Extracted page text data
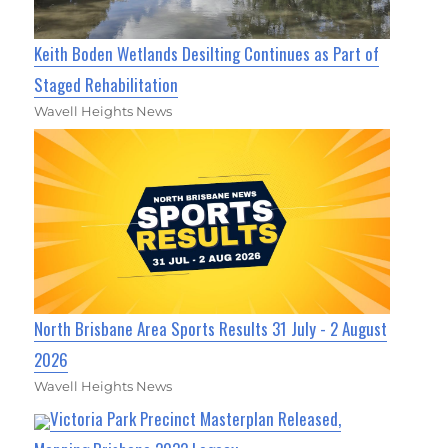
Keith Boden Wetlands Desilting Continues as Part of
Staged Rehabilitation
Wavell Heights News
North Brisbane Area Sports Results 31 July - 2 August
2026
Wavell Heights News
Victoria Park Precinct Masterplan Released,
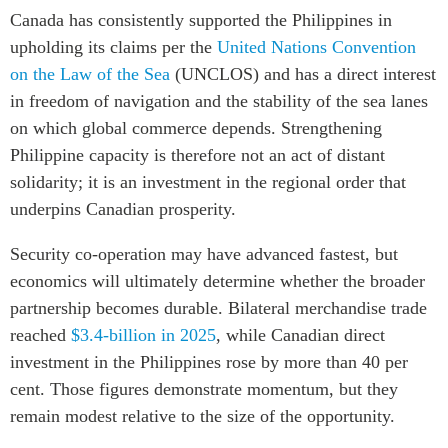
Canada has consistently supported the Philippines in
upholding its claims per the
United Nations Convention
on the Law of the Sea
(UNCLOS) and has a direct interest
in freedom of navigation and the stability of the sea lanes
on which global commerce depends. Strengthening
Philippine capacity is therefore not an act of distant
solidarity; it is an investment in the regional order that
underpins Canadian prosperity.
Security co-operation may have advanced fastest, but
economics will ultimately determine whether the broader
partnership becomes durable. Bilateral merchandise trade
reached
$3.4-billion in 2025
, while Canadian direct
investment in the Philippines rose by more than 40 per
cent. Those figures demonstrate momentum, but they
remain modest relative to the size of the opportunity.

_WORK TO BE COMPLETED_: The lines from the one containing "Canada has consistently" through the last line of the records are to be transcribed exactly, with nothing else added.

_ANSWER TO THIS TASK_:
Canada has consistently supported the Philippines in
upholding its claims per the
United Nations Convention
on the Law of the Sea
(UNCLOS) and has a direct interest
in freedom of navigation and the stability of the sea lanes
on which global commerce depends. Strengthening
Philippine capacity is therefore not an act of distant
solidarity; it is an investment in the regional order that
underpins Canadian prosperity.
Security co-operation may have advanced fastest, but
economics will ultimately determine whether the broader
partnership becomes durable. Bilateral merchandise trade
reached
$3.4-billion in 2025
, while Canadian direct
investment in the Philippines rose by more than 40 per
cent. Those figures demonstrate momentum, but they
remain modest relative to the size of the opportunity.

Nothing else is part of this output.